=== Section Start ===

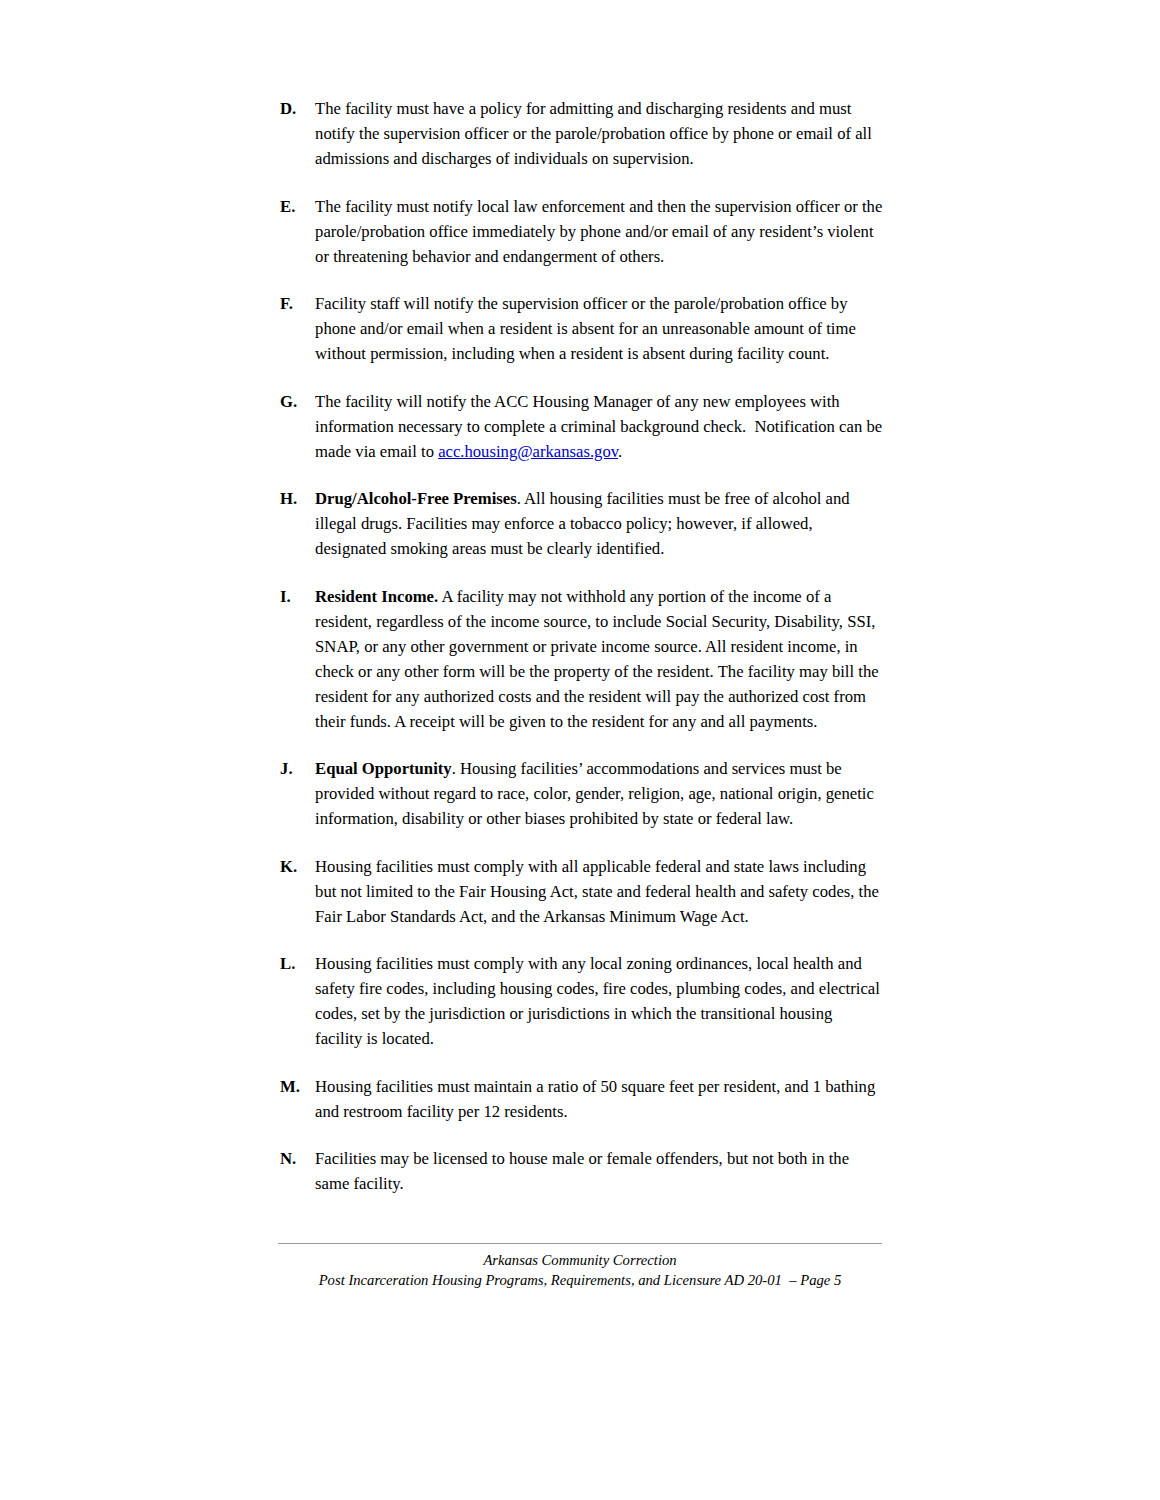D. The facility must have a policy for admitting and discharging residents and must notify the supervision officer or the parole/probation office by phone or email of all admissions and discharges of individuals on supervision.
E. The facility must notify local law enforcement and then the supervision officer or the parole/probation office immediately by phone and/or email of any resident’s violent or threatening behavior and endangerment of others.
F. Facility staff will notify the supervision officer or the parole/probation office by phone and/or email when a resident is absent for an unreasonable amount of time without permission, including when a resident is absent during facility count.
G. The facility will notify the ACC Housing Manager of any new employees with information necessary to complete a criminal background check. Notification can be made via email to acc.housing@arkansas.gov.
H. Drug/Alcohol-Free Premises. All housing facilities must be free of alcohol and illegal drugs. Facilities may enforce a tobacco policy; however, if allowed, designated smoking areas must be clearly identified.
I. Resident Income. A facility may not withhold any portion of the income of a resident, regardless of the income source, to include Social Security, Disability, SSI, SNAP, or any other government or private income source. All resident income, in check or any other form will be the property of the resident. The facility may bill the resident for any authorized costs and the resident will pay the authorized cost from their funds. A receipt will be given to the resident for any and all payments.
J. Equal Opportunity. Housing facilities’ accommodations and services must be provided without regard to race, color, gender, religion, age, national origin, genetic information, disability or other biases prohibited by state or federal law.
K. Housing facilities must comply with all applicable federal and state laws including but not limited to the Fair Housing Act, state and federal health and safety codes, the Fair Labor Standards Act, and the Arkansas Minimum Wage Act.
L. Housing facilities must comply with any local zoning ordinances, local health and safety fire codes, including housing codes, fire codes, plumbing codes, and electrical codes, set by the jurisdiction or jurisdictions in which the transitional housing facility is located.
M. Housing facilities must maintain a ratio of 50 square feet per resident, and 1 bathing and restroom facility per 12 residents.
N. Facilities may be licensed to house male or female offenders, but not both in the same facility.
Arkansas Community Correction
Post Incarceration Housing Programs, Requirements, and Licensure AD 20-01 – Page 5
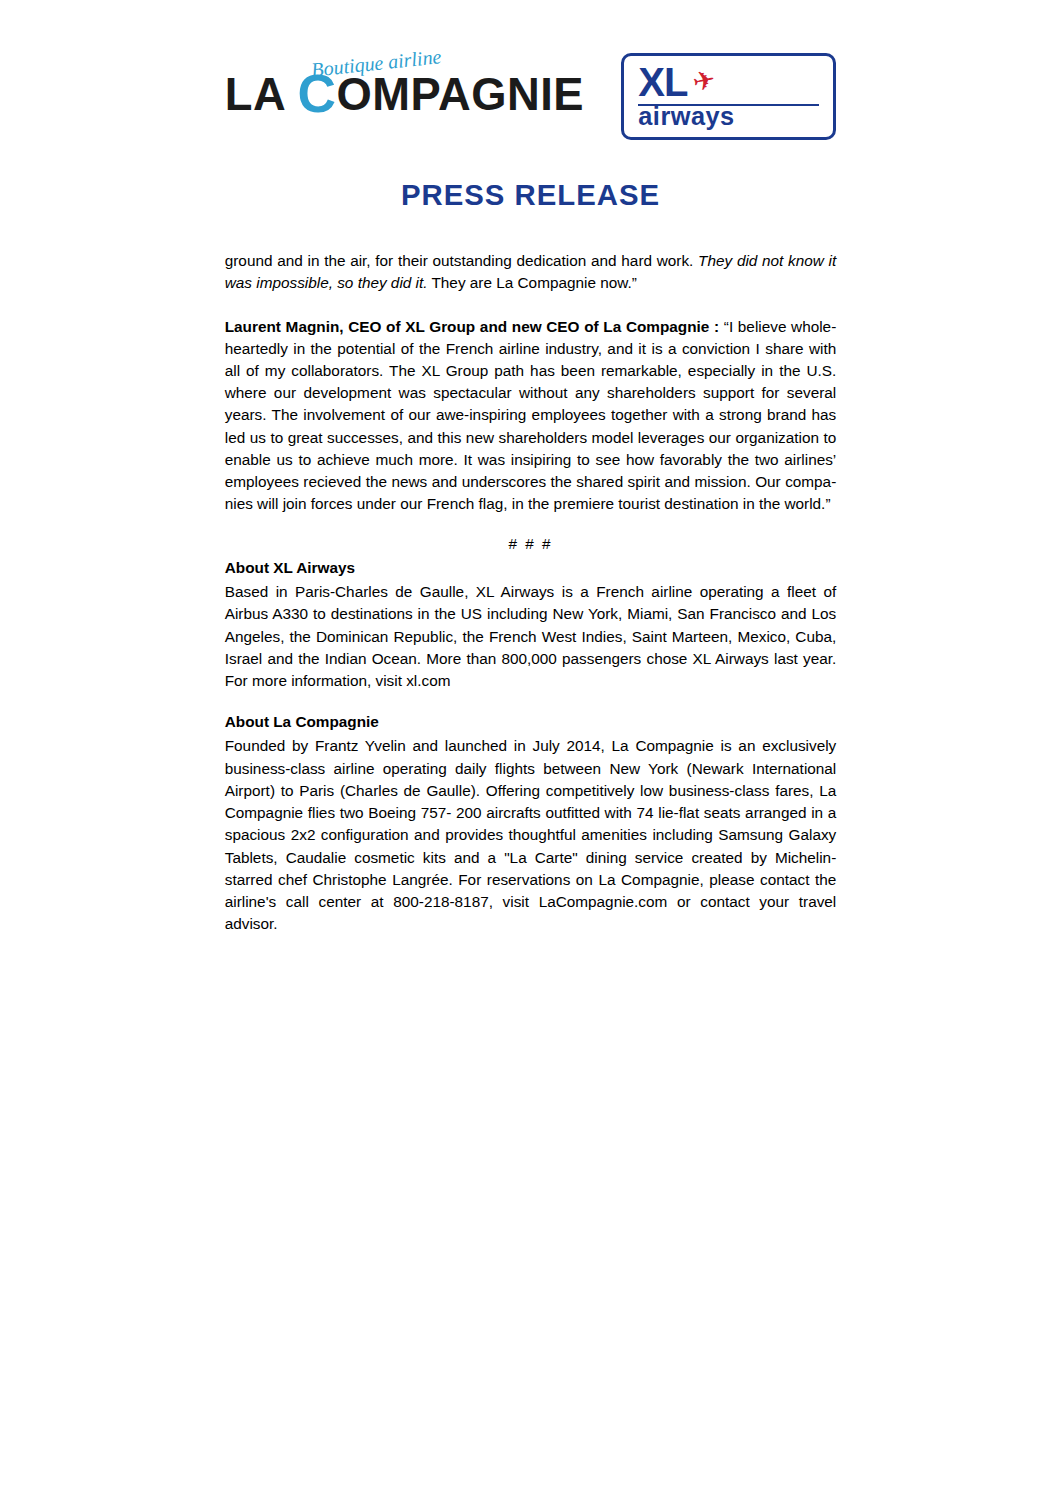Boutique airline
LA COMPAGNIE
XL✈
airways
PRESS RELEASE
ground and in the air, for their outstanding dedication and hard work. They did not know it was impossible, so they did it. They are La Compagnie now.”
Laurent Magnin, CEO of XL Group and new CEO of La Compagnie : “I believe wholeheartedly in the potential of the French airline industry, and it is a conviction I share with all of my collaborators. The XL Group path has been remarkable, especially in the U.S. where our development was spectacular without any shareholders support for several years. The involvement of our awe-inspiring employees together with a strong brand has led us to great successes, and this new shareholders model leverages our organization to enable us to achieve much more. It was insipiring to see how favorably the two airlines’ employees recieved the news and underscores the shared spirit and mission. Our companies will join forces under our French flag, in the premiere tourist destination in the world.”
# # #
About XL Airways
Based in Paris-Charles de Gaulle, XL Airways is a French airline operating a fleet of Airbus A330 to destinations in the US including New York, Miami, San Francisco and Los Angeles, the Dominican Republic, the French West Indies, Saint Marteen, Mexico, Cuba, Israel and the Indian Ocean. More than 800,000 passengers chose XL Airways last year. For more information, visit xl.com
About La Compagnie
Founded by Frantz Yvelin and launched in July 2014, La Compagnie is an exclusively business-class airline operating daily flights between New York (Newark International Airport) to Paris (Charles de Gaulle). Offering competitively low business-class fares, La Compagnie flies two Boeing 757- 200 aircrafts outfitted with 74 lie-flat seats arranged in a spacious 2x2 configuration and provides thoughtful amenities including Samsung Galaxy Tablets, Caudalie cosmetic kits and a "La Carte" dining service created by Michelin-starred chef Christophe Langrée. For reservations on La Compagnie, please contact the airline's call center at 800-218-8187, visit LaCompagnie.com or contact your travel advisor.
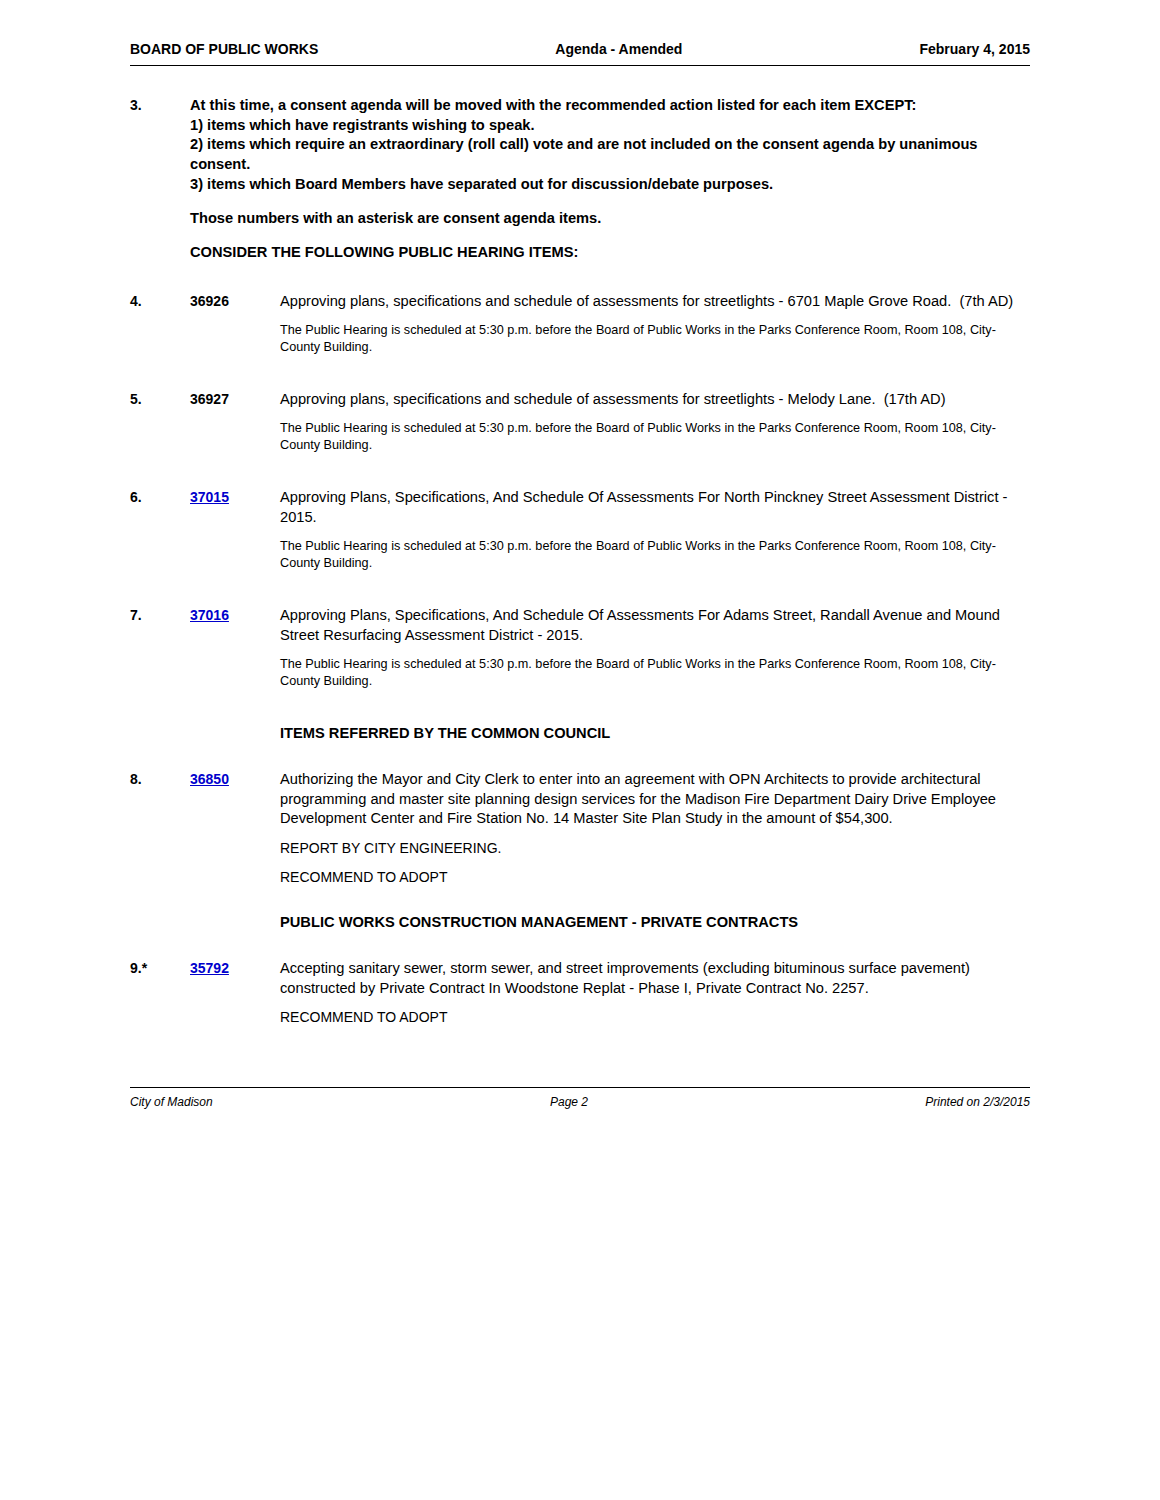BOARD OF PUBLIC WORKS
Agenda - Amended
February 4, 2015
3.
At this time, a consent agenda will be moved with the recommended action listed for each item EXCEPT:
1) items which have registrants wishing to speak.
2) items which require an extraordinary (roll call) vote and are not included on the consent agenda by unanimous consent.
3) items which Board Members have separated out for discussion/debate purposes.
Those numbers with an asterisk are consent agenda items.
CONSIDER THE FOLLOWING PUBLIC HEARING ITEMS:
4.
36926
Approving plans, specifications and schedule of assessments for streetlights - 6701 Maple Grove Road. (7th AD)
The Public Hearing is scheduled at 5:30 p.m. before the Board of Public Works in the Parks Conference Room, Room 108, City-County Building.
5.
36927
Approving plans, specifications and schedule of assessments for streetlights - Melody Lane. (17th AD)
The Public Hearing is scheduled at 5:30 p.m. before the Board of Public Works in the Parks Conference Room, Room 108, City-County Building.
6.
37015
Approving Plans, Specifications, And Schedule Of Assessments For North Pinckney Street Assessment District - 2015.
The Public Hearing is scheduled at 5:30 p.m. before the Board of Public Works in the Parks Conference Room, Room 108, City-County Building.
7.
37016
Approving Plans, Specifications, And Schedule Of Assessments For Adams Street, Randall Avenue and Mound Street Resurfacing Assessment District - 2015.
The Public Hearing is scheduled at 5:30 p.m. before the Board of Public Works in the Parks Conference Room, Room 108, City-County Building.
ITEMS REFERRED BY THE COMMON COUNCIL
8.
36850
Authorizing the Mayor and City Clerk to enter into an agreement with OPN Architects to provide architectural programming and master site planning design services for the Madison Fire Department Dairy Drive Employee Development Center and Fire Station No. 14 Master Site Plan Study in the amount of $54,300.
REPORT BY CITY ENGINEERING.
RECOMMEND TO ADOPT
PUBLIC WORKS CONSTRUCTION MANAGEMENT - PRIVATE CONTRACTS
9.*
35792
Accepting sanitary sewer, storm sewer, and street improvements (excluding bituminous surface pavement) constructed by Private Contract In Woodstone Replat - Phase I, Private Contract No. 2257.
RECOMMEND TO ADOPT
City of Madison
Page 2
Printed on 2/3/2015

=== Section End ===

▸ What is being asked
Return exactly the lines of the data, beginning with the first and ending with the line containing "F. Facility staff". Skip the pictures.

▸ Output below
D. The facility must have a policy for admitting and discharging residents and must notify the supervision officer or the parole/probation office by phone or email of all admissions and discharges of individuals on supervision.
E. The facility must notify local law enforcement and then the supervision officer or the parole/probation office immediately by phone and/or email of any resident’s violent or threatening behavior and endangerment of others.
F. Facility staff will notify the supervision officer or the parole/probation office by phone and/or email when a resident is absent for an unreasonable amount of time without permission, including when a resident is absent during facility count.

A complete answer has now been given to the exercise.